2\. Ensure that your MySQL DB System has an operational HeatWave Cluster. If not, complete the steps
described in Adding a HeatWave Cluster.
3\. Obtain the MySQL user privileges described in Section 3.2, Before You Begin.
4\. Prepare and load training and test data. See Section 3.4, Preparing Data.
5\. Train a machine learning model. See Section 3.5, Training a Model.
6\. Make predictions using the trained model. See Section 3.6, Making Predictions.
7\. Generate explanations for the predictions made by the model. See Section 3.7, Generating Explanations.
8\. Monitor and manage the performance of the model.
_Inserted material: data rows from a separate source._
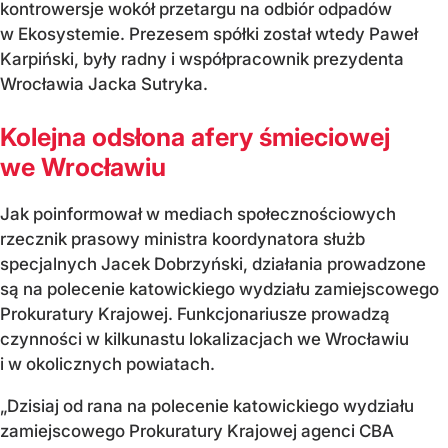
kontrowersje wokół przetargu na odbiór odpadów
w Ekosystemie. Prezesem spółki został wtedy Paweł
Karpiński, były radny i współpracownik prezydenta
Wrocławia Jacka Sutryka.
Kolejna odsłona afery śmieciowej
we Wrocławiu
Jak poinformował w mediach społecznościowych
rzecznik prasowy ministra koordynatora służb
specjalnych Jacek Dobrzyński, działania prowadzone
są na polecenie katowickiego wydziału zamiejscowego
Prokuratury Krajowej. Funkcjonariusze prowadzą
czynności w kilkunastu lokalizacjach we Wrocławiu
i w okolicznych powiatach.
„Dzisiaj od rana na polecenie katowickiego wydziału
zamiejscowego Prokuratury Krajowej agenci CBA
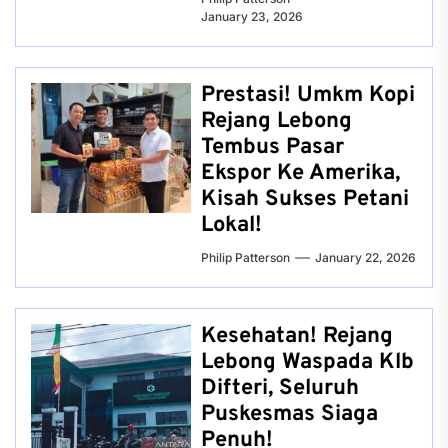
January 23, 2026
Prestasi! Umkm Kopi
Rejang Lebong
Tembus Pasar
Ekspor Ke Amerika,
Kisah Sukses Petani
Lokal!
Philip Patterson
January 22, 2026
Kesehatan! Rejang
Lebong Waspada Klb
Difteri, Seluruh
Puskesmas Siaga
Penuh!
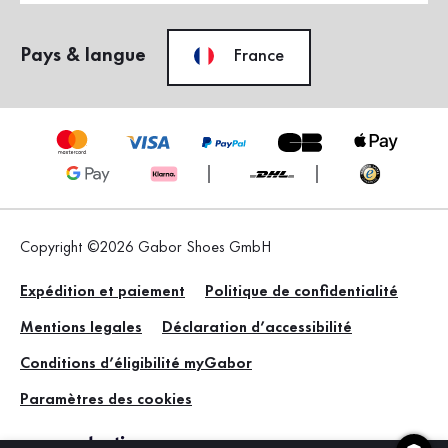
Pays & langue
France
Copyright ©2026 Gabor Shoes GmbH
Expédition et paiement
Politique de confidentialité
Mentions legales
Déclaration d’accessibilité
Conditions d’éligibilité myGabor
Paramètres des cookies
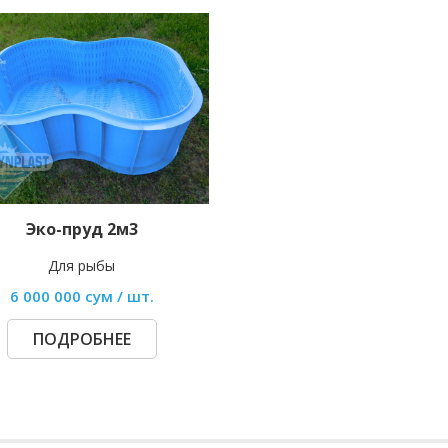
Эко-пруд 2м3
Для рыбы
6 000 000 сум / шт.
ПОДРОБНЕЕ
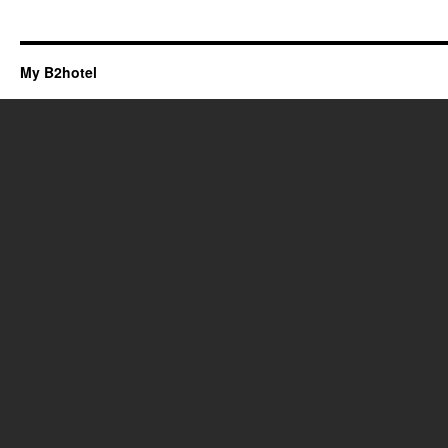
My B2hotel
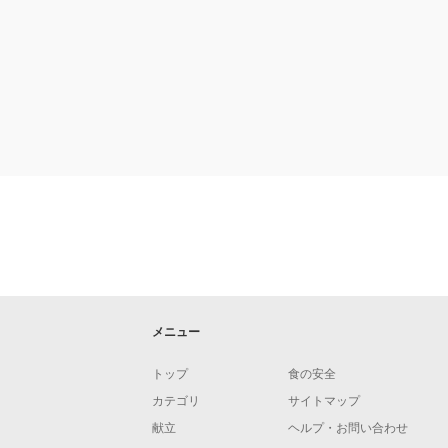
メニュー
トップ
食の安全
カテゴリ
サイトマップ
献立
ヘルプ・お問い合わせ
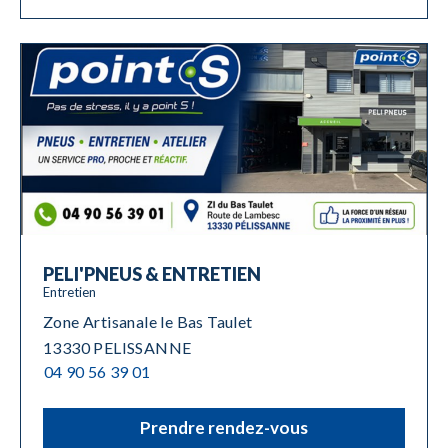
PELI'PNEUS & ENTRETIEN
Entretien
Zone Artisanale le Bas Taulet
13330 PELISSANNE
04 90 56 39 01
Prendre rendez-vous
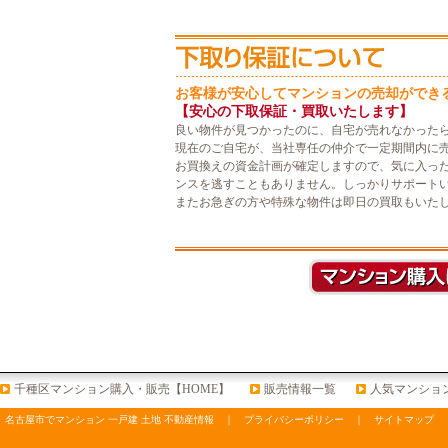
お客様が安心してマンションの売却ができ
【安心の下取保証・買取いたします】
良い物件が見つかったのに、自宅が売れなかった
現在のご自宅が、当社専任の仲介で一定期間内に
お買換えの資金計画が確定しますので、気に入っ
ンスを逃すこともありません。しっかりサポート
またお急ぎの方や特殊な物件は即日の買取もいた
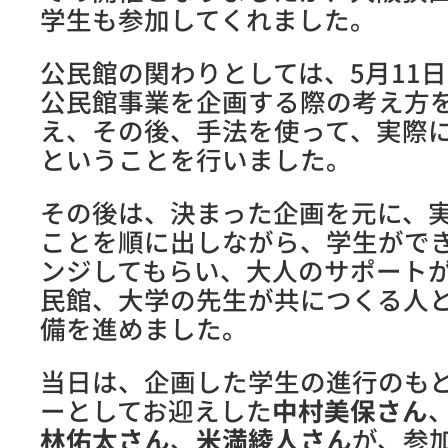
学生も参加してくれました。
公民館の関わりとしては、5月11
公民館事業を企画する際の考え方
え、その後、手法を使って、実際
ということを行いました。
その後は、決まった企画を元に、
ことを順に出しながら、学生がで
ンジしてもらい、大人のサポート
民館、大学の先生が共につくる人
備を進めました。
当日は、企画した学生の進行のも
ーとしてお迎えした
中村美保さん
林佑太さん
、
米満綾人さん
が、参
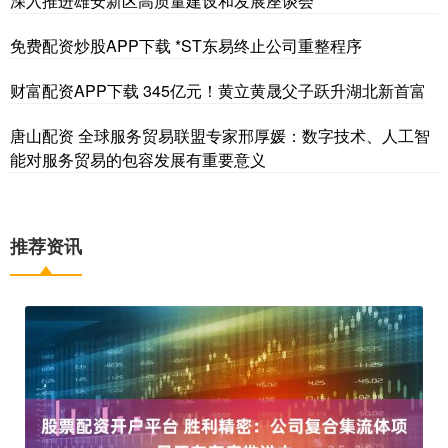
深入推进雄安新区高质量建设和发展座谈会
免费配资炒股APP下载 *ST东易终止公司重整程序
财富配资APP下载 345亿元！黄立黄晟父子跃升湖北新首富
唐山配资 全球服务贸易联盟专家邢厚媛：数字技术、人工智
能对服务贸易的包容发展有重要意义
推荐资讯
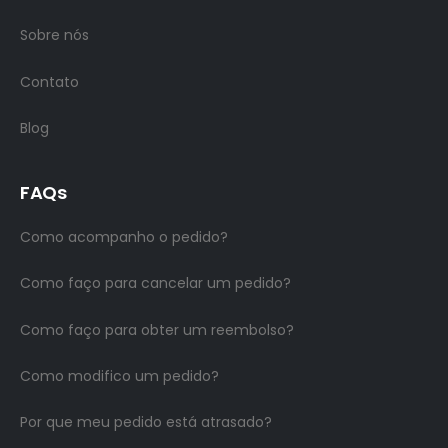
Sobre nós
Contato
Blog
FAQs
Como acompanho o pedido?
Como faço para cancelar um pedido?
Como faço para obter um reembolso?
Como modifico um pedido?
Por que meu pedido está atrasado?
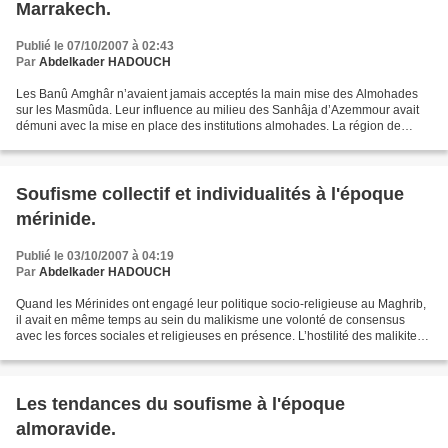
Marrakech.
Publié le 07/10/2007 à 02:43
Par
Abdelkader HADOUCH
Les Banû Amghâr n’avaient jamais acceptés la main mise des Almohades
sur les Masmûda. Leur influence au milieu des Sanhâja d’Azemmour avait
démuni avec la mise en place des institutions almohades. La région de
Doukkâla représentait l’opposition à la propagande...
Soufisme collectif et individualités à l'époque
mérinide.
Publié le 03/10/2007 à 04:19
Par
Abdelkader HADOUCH
Quand les Mérinides ont engagé leur politique socio-religieuse au Maghrib,
il avait en même temps au sein du malikisme une volonté de consensus
avec les forces sociales et religieuses en présence. L’hostilité des malikites
au nouveau venu au pouvoir avait...
Les tendances du soufisme à l'époque
almoravide.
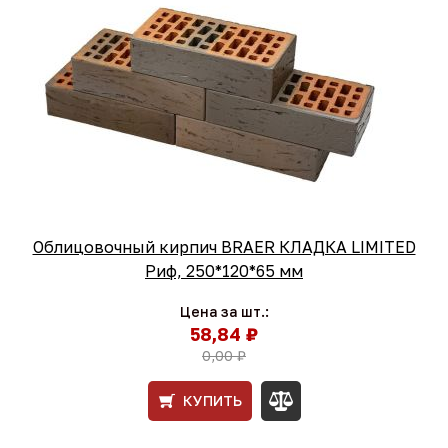
Облицовочный кирпич BRAER КЛАДКА LIMITED
Риф, 250*120*65 мм
Цена за шт.:
58,84 ₽
0,00 ₽
КУПИТЬ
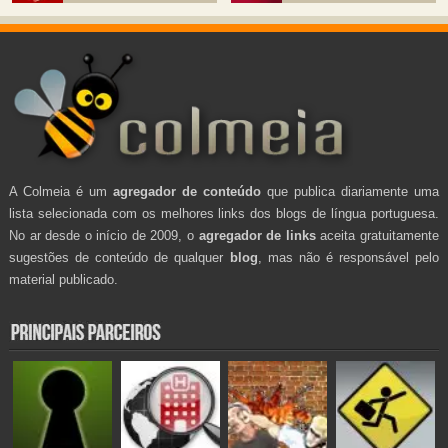
A Colmeia é um
agregador de conteúdo
que publica diariamente uma
lista selecionada com os melhores links dos blogs de língua portuguesa.
No ar desde o início de 2009, o
agregador de links
aceita gratuitamente
sugestões de conteúdo de qualquer
blog
, mas não é responsável pelo
material publicado.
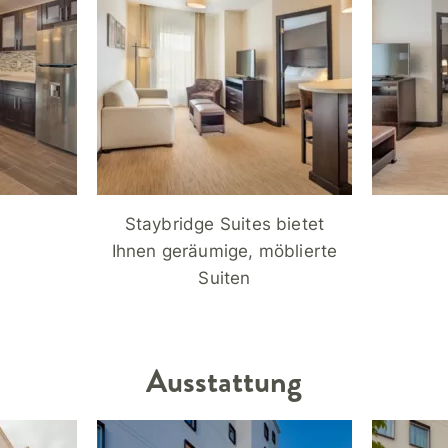
Staybridge Suites bietet
Ihnen geräumige, möblierte
Suiten
Ausstattung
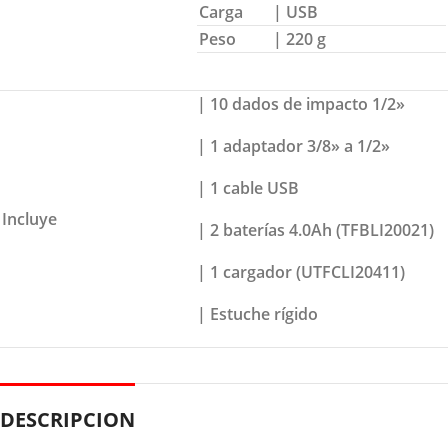
Carga
| USB
Peso
| 220 g
| 10 dados de impacto 1/2»
| 1 adaptador 3/8» a 1/2»
| 1 cable USB
Incluye
| 2 baterías 4.0Ah (TFBLI20021)
| 1 cargador (UTFCLI20411)
| Estuche rígido
DESCRIPCION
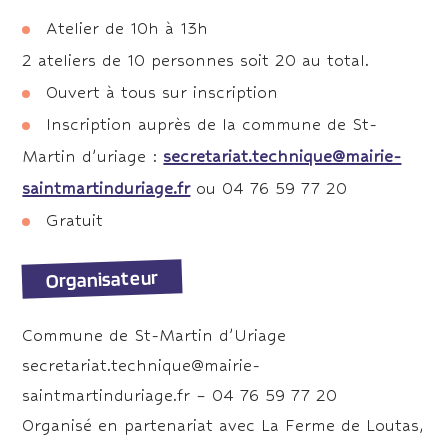
Atelier de 10h à 13h
2 ateliers de 10 personnes soit 20 au total.
Ouvert à tous sur inscription
Inscription auprès de la commune de St-
Martin d’uriage :
secretariat.technique@mairie-
saintmartinduriage.fr
ou 04 76 59 77 20
Gratuit
Organisateur
Commune de St-Martin d’Uriage
secretariat.technique@mairie-
saintmartinduriage.fr – 04 76 59 77 20
Organisé en partenariat avec La Ferme de Loutas,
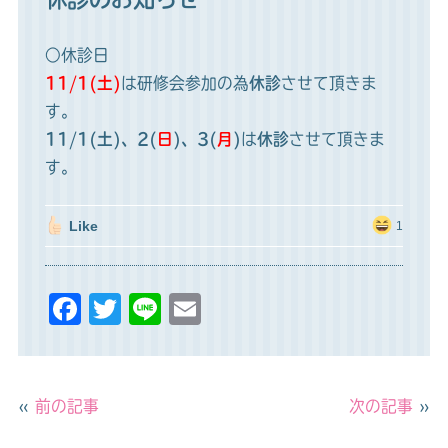
○休診日
11/1(土)
は研修会参加の為
休診
させて頂きま
す。
11/1(土)、2(
日
)、3(
月
)
は
休診
させて頂きま
す。
Like
1
F
T
Li
E
a
w
n
m
c
it
e
ai
e
t
l
«
前の記事
次の記事
»
b
e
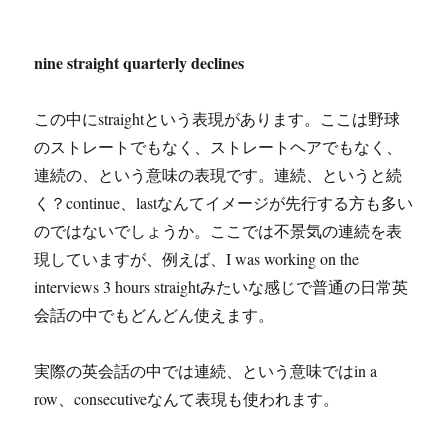
nine straight quarterly declines
この中にstraightという表現があります。ここは野球
のストレートでもなく、ストレートヘアでもなく、
連続の、という意味の表現です。連続、というと続
く？continue、lastなんてイメージが先行する方も多い
のではないでしょうか。ここでは不景気の連続を表
現していますが、例えば、I was working on the
interviews 3 hours straightみたいな感じで普通の日常英
会話の中でもどんどん使えます。
実際の英会話の中では連続、という意味ではin a
row、consecutiveなんて表現も使われます。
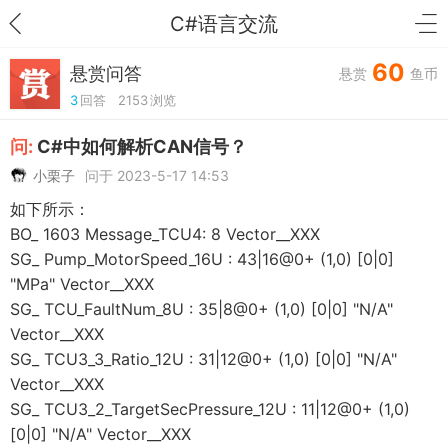
C#语言交流
60
悬赏问答
悬赏
鱼币
3
回答
2153
浏览
问:
C#中如何解析CAN信号？
小栗子
问于 2023-5-17 14:53
如下所示：
BO_ 1603 Message_TCU4: 8 Vector__XXX
SG_ Pump_MotorSpeed_16U : 43|16@0+ (1,0) [0|0]
"MPa" Vector__XXX
SG_ TCU_FaultNum_8U : 35|8@0+ (1,0) [0|0] "N/A"
Vector__XXX
SG_ TCU3_3_Ratio_12U : 31|12@0+ (1,0) [0|0] "N/A"
Vector__XXX
SG_ TCU3_2_TargetSecPressure_12U : 11|12@0+ (1,0)
[0|0] "N/A" Vector__XXX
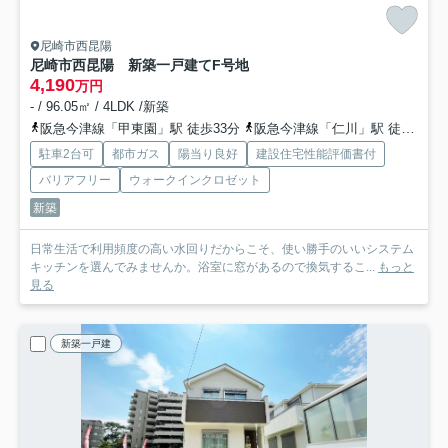
尼崎市西昆陽
尼崎市西昆陽 新築一戸建て
F号地
4,190
万円
- / 96.05㎡ / 4LDK /新築
阪急今津線「甲東園」駅 徒歩33分
阪急今津線「仁川」駅 徒歩35分
駐車2台可
都市ガス
陽当り良好
建設住宅性能評価書付
バリアフリー
ウォークインクロゼット
新築
日常生活で利用頻度の高い水回りだからこそ、使い勝手のいいシステム
キッチンを選んでみませんか。浴室に窓があるので換気するこ...
もっと
見る
新築一戸建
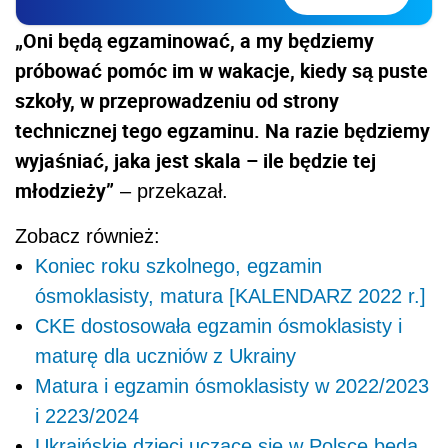
„Oni będą egzaminować, a my będziemy
próbować pomóc im w wakacje, kiedy są puste
szkoły, w przeprowadzeniu od strony
technicznej tego egzaminu. Na razie będziemy
wyjaśniać, jaka jest skala – ile będzie tej
młodzieży”
– przekazał.
Zobacz również:
Koniec roku szkolnego, egzamin
ósmoklasisty, matura [KALENDARZ 2022 r.]
CKE dostosowała egzamin ósmoklasisty i
maturę dla uczniów z Ukrainy
Matura i egzamin ósmoklasisty w 2022/2023
i 2223/2024
Ukraińskie dzieci uczące się w Polsce będą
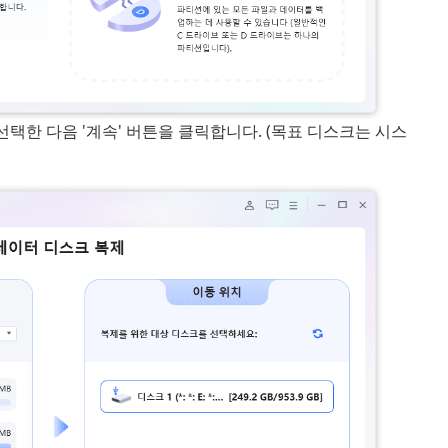
택한 다음 '계속' 버튼을 클릭합니다. (목표 디스크는 시스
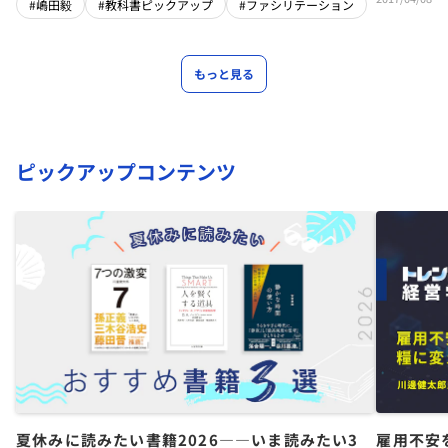
#嶋田毅
#教科書ピックアップ
#ファシリテーション
もっと見る
ピックアップコンテンツ
夏休みに読みたい書籍2026――いま読みたい3
雇用不安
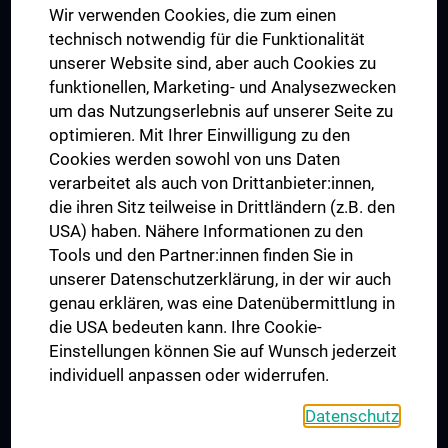
Wir verwenden Cookies, die zum einen
Graduiertentraining
technisch notwendig für die Funktionalität
Dual Career
unserer Website sind, aber auch Cookies zu
funktionellen, Marketing- und Analysezwecken
Trusted Reseach - Research Security - Foreign Interference
um das Nutzungserlebnis auf unserer Seite zu
UNESCO Lehrstuhl für Bioethik
optimieren. Mit Ihrer Einwilligung zu den
MUVI
Cookies werden sowohl von uns Daten
verarbeitet als auch von Drittanbieter:innen,
die ihren Sitz teilweise in Drittländern (z.B. den
USA) haben. Nähere Informationen zu den
Folgen Sie uns auf
Tools und den Partner:innen finden Sie in
unserer Datenschutzerklärung, in der wir auch
genau erklären, was eine Datenübermittlung in
die USA bedeuten kann. Ihre Cookie-
Einstellungen können Sie auf Wunsch jederzeit
individuell anpassen oder widerrufen.
PRESSE
JOBS
Datenschutz
MEDUNI SHOP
See Section 3.8, Monitoring and Managing Performance. |
You can continue asking follow-up questions in the same chat session.
Cleaning Up
To avoid being billed for the resources that you created for this quickstart, perform the following steps:
Delete the database that you created:
drop database quickstart_db;
Delete quickstart_bucket.
Deleting the Bucket
In the OCI Console, open the navigation menu and click Storage, and then click Buckets under Object Storage & Archive Storage.
Under List Scope, select a compartment from the list. All buckets in that compartment are listed in tabular form.
Select quickstart_bucket. The buckets Details page appears.
Click Delete.
In the Delete Bucket dialog box that appears, enter quickstart_bucket to confirm resource and bucket deletion, and then click Delete. The bucket is deleted and no longer appears in the list of buckets in the compartment.